[Required work]: Filter the records for "scale" and keep each line that has it.

[Task material]:
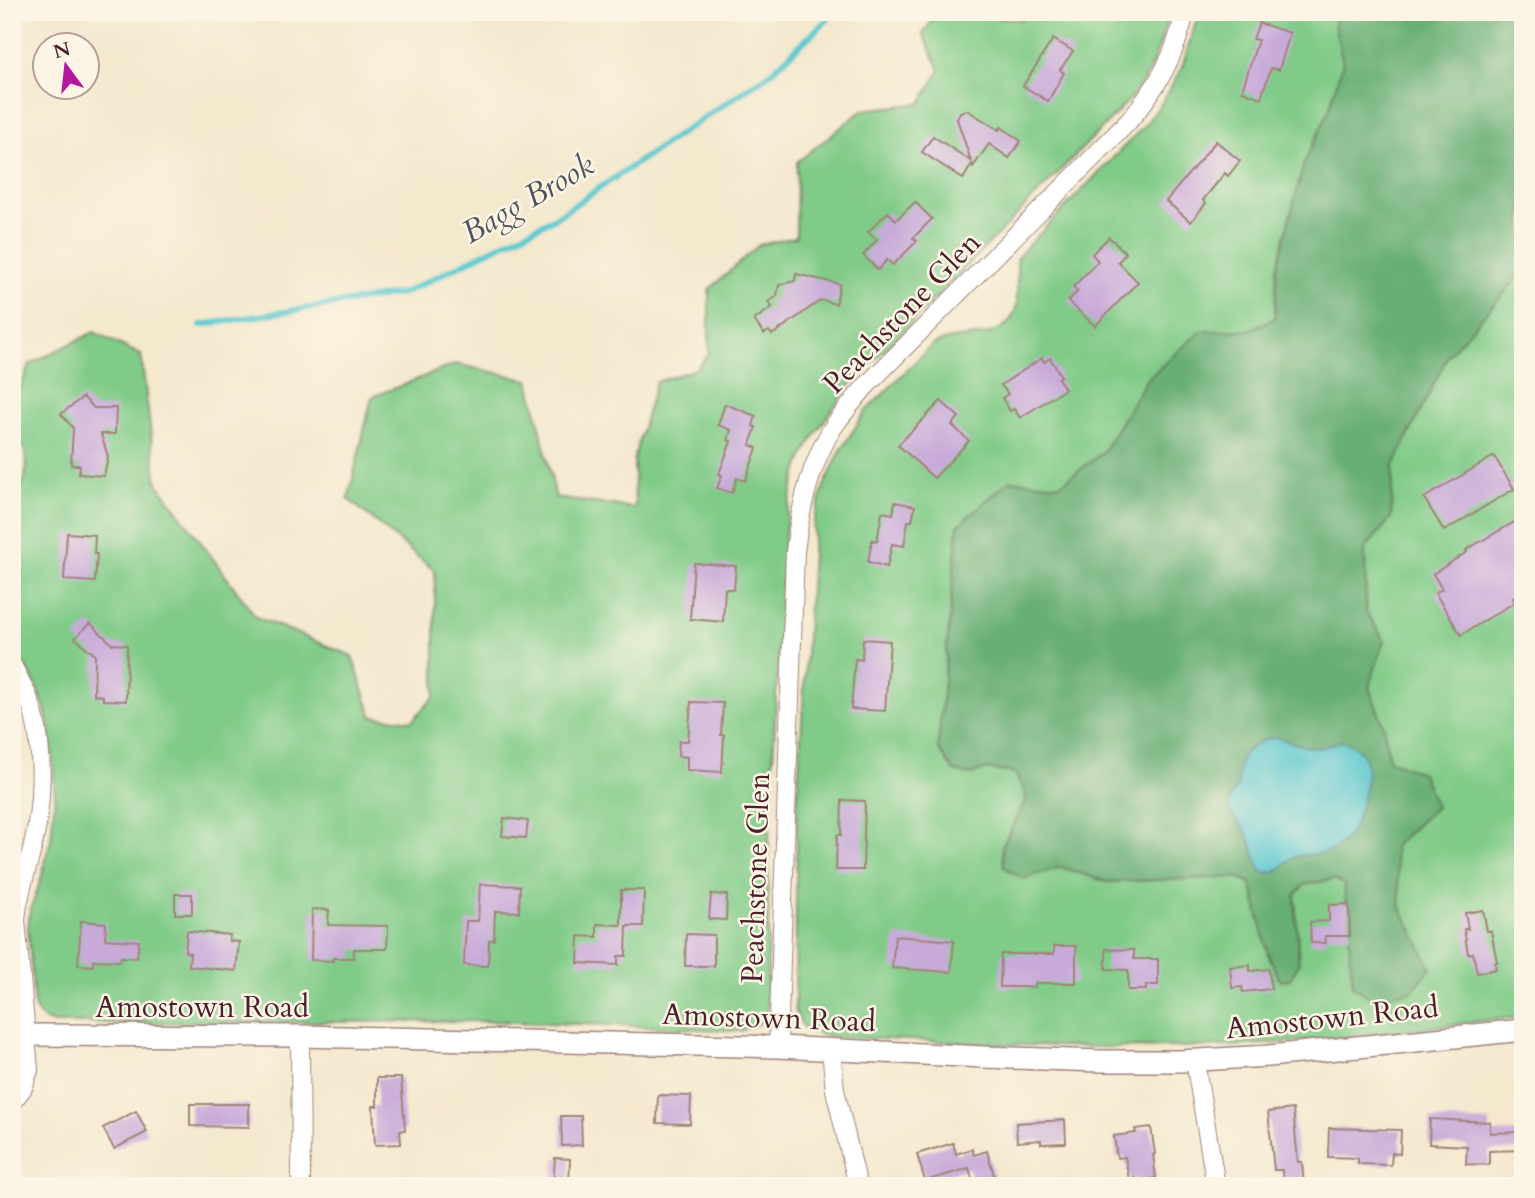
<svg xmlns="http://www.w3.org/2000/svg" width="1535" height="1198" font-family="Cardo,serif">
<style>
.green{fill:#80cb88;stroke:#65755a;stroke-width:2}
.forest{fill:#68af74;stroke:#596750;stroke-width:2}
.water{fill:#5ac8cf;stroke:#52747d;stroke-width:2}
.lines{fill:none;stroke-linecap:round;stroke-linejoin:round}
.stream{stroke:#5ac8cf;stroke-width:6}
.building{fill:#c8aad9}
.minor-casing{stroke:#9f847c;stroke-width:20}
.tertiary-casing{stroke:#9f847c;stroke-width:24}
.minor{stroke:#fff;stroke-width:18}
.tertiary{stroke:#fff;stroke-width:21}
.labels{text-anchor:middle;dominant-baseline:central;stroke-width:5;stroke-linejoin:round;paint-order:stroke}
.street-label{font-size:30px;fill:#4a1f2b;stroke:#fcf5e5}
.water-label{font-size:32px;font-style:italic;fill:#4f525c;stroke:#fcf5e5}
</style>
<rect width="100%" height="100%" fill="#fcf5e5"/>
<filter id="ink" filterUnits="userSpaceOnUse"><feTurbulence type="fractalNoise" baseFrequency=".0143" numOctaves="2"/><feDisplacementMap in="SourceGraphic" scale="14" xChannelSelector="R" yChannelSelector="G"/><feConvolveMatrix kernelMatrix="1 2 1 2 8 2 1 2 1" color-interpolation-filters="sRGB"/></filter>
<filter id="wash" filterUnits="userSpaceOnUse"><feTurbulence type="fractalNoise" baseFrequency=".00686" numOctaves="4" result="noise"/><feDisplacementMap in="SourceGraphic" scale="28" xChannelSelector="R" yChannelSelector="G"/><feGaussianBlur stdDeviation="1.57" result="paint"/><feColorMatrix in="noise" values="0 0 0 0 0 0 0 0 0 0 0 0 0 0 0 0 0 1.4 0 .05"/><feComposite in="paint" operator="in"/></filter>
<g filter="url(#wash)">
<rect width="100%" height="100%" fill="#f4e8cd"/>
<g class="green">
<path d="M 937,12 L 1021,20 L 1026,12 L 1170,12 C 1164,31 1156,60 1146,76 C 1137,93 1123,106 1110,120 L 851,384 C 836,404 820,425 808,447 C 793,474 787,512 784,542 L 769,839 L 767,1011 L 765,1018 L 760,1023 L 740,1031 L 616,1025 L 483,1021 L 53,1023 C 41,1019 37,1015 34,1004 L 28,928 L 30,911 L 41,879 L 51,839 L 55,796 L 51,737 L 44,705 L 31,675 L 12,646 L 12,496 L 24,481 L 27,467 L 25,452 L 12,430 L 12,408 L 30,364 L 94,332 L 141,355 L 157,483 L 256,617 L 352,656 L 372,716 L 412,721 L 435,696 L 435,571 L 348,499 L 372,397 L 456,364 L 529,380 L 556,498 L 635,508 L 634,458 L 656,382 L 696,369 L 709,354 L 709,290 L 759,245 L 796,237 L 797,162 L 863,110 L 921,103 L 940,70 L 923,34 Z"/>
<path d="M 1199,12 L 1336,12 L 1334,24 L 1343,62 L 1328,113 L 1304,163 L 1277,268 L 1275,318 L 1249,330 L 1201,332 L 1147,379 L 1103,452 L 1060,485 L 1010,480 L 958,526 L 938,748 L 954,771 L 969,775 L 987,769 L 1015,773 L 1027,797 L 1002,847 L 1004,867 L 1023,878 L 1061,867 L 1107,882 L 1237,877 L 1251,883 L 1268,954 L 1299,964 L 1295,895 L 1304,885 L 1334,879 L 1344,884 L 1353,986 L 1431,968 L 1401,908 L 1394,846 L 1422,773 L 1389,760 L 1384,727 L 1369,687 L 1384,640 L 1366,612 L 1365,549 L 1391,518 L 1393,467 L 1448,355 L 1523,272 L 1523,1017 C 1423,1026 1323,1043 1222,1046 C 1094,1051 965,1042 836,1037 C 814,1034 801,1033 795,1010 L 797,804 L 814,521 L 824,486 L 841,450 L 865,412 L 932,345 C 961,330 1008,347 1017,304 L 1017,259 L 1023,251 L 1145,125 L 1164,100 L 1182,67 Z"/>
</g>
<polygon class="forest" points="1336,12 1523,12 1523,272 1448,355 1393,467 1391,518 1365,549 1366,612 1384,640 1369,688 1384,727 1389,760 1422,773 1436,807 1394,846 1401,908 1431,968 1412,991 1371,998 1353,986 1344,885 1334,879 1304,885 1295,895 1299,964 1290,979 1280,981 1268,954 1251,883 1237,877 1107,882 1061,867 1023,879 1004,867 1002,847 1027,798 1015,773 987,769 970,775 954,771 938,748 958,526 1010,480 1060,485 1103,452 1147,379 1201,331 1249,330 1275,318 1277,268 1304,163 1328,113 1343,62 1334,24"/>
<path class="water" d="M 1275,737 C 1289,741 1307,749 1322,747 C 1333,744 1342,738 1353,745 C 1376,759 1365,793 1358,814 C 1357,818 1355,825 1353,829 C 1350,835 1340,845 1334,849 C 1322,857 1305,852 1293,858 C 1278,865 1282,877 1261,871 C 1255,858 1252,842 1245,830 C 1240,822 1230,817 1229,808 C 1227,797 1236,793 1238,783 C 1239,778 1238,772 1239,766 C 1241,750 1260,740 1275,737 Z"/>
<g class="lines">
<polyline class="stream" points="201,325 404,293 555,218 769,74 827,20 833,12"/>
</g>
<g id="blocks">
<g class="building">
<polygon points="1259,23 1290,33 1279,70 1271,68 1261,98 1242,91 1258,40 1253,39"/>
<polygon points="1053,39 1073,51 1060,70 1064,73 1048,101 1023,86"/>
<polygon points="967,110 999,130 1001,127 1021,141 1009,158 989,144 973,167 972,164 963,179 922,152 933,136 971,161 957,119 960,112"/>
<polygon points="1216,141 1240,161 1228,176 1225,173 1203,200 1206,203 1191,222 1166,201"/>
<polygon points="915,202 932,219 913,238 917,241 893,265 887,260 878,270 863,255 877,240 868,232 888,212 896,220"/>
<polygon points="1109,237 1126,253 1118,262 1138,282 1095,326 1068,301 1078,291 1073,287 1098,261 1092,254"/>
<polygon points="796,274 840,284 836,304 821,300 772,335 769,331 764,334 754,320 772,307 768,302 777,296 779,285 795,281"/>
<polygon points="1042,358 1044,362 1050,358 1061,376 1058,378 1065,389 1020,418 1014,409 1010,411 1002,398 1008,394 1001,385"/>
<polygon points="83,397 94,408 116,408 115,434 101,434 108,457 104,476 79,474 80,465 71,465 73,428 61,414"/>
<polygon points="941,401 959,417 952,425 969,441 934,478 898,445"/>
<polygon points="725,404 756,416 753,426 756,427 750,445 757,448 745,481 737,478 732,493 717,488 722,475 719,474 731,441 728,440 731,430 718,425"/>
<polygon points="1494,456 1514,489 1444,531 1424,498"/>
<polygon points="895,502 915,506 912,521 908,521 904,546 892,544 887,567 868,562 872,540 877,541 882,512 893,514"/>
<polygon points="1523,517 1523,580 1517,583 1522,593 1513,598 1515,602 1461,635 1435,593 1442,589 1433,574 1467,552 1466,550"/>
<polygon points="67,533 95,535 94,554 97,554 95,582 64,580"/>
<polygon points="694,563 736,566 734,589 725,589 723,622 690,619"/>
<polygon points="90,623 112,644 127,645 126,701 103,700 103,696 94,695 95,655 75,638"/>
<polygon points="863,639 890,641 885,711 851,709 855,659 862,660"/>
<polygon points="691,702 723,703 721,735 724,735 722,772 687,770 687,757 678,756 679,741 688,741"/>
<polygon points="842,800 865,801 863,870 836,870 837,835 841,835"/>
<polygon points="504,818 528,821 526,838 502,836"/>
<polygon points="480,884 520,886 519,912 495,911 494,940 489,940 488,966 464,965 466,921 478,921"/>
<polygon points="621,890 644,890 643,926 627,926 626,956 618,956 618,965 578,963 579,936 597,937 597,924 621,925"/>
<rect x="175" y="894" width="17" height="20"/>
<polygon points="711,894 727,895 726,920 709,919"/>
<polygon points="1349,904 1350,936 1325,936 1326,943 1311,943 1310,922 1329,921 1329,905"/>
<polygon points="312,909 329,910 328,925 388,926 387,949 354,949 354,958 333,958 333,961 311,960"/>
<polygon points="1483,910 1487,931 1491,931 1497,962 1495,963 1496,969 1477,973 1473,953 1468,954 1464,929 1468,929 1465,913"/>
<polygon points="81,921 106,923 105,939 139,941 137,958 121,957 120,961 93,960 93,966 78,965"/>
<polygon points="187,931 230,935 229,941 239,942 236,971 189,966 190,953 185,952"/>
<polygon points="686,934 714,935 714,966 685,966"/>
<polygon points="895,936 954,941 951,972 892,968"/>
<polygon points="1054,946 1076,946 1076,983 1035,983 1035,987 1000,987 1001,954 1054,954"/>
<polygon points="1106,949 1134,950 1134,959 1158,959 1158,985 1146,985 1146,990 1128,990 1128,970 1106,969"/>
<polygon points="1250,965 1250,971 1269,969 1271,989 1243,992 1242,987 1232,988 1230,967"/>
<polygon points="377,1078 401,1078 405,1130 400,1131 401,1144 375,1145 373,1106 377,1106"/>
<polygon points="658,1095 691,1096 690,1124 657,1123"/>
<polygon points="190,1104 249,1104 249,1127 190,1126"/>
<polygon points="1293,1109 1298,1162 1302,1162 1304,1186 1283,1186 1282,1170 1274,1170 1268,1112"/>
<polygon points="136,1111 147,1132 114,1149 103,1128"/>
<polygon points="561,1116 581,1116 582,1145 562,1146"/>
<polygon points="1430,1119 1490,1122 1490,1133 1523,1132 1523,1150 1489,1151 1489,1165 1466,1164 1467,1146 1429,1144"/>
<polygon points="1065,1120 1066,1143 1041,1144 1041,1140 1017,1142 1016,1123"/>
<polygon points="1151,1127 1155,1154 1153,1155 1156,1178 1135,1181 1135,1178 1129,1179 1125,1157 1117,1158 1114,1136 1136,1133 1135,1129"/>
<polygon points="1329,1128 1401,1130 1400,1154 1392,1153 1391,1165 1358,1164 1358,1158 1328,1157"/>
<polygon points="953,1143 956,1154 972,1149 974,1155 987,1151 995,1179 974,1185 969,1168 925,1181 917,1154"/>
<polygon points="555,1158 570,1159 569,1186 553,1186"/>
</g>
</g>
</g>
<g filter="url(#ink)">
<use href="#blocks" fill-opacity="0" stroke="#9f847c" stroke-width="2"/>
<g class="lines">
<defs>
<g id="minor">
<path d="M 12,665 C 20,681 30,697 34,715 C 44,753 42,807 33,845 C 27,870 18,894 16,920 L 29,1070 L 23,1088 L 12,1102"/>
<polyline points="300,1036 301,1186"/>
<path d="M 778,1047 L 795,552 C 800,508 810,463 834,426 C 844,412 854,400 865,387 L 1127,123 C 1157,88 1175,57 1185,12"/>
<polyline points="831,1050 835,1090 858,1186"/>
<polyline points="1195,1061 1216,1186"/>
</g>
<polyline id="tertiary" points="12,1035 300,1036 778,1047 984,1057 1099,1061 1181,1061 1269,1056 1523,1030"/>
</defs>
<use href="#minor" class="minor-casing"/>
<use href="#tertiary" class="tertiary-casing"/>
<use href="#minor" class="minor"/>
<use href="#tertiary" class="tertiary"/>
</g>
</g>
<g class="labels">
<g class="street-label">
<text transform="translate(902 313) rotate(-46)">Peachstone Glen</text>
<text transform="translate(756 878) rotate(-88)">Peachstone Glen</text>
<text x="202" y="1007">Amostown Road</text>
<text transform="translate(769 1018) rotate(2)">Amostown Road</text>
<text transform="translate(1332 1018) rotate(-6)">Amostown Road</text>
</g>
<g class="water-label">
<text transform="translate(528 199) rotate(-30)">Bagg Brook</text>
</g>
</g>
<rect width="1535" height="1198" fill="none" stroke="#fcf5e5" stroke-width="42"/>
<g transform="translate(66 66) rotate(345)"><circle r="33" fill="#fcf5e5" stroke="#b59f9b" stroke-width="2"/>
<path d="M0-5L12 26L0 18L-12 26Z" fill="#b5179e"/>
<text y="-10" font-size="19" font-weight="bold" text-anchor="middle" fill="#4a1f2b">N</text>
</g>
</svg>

[Your solution]:
<filter id="ink" filterUnits="userSpaceOnUse"><feTurbulence type="fractalNoise" baseFrequency=".0143" numOctaves="2"/><feDisplacementMap in="SourceGraphic" scale="14" xChannelSelector="R" yChannelSelector="G"/><feConvolveMatrix kernelMatrix="1 2 1 2 8 2 1 2 1" color-interpolation-filters="sRGB"/></filter>
<filter id="wash" filterUnits="userSpaceOnUse"><feTurbulence type="fractalNoise" baseFrequency=".00686" numOctaves="4" result="noise"/><feDisplacementMap in="SourceGraphic" scale="28" xChannelSelector="R" yChannelSelector="G"/><feGaussianBlur stdDeviation="1.57" result="paint"/><feColorMatrix in="noise" values="0 0 0 0 0 0 0 0 0 0 0 0 0 0 0 0 0 1.4 0 .05"/><feComposite in="paint" operator="in"/></filter>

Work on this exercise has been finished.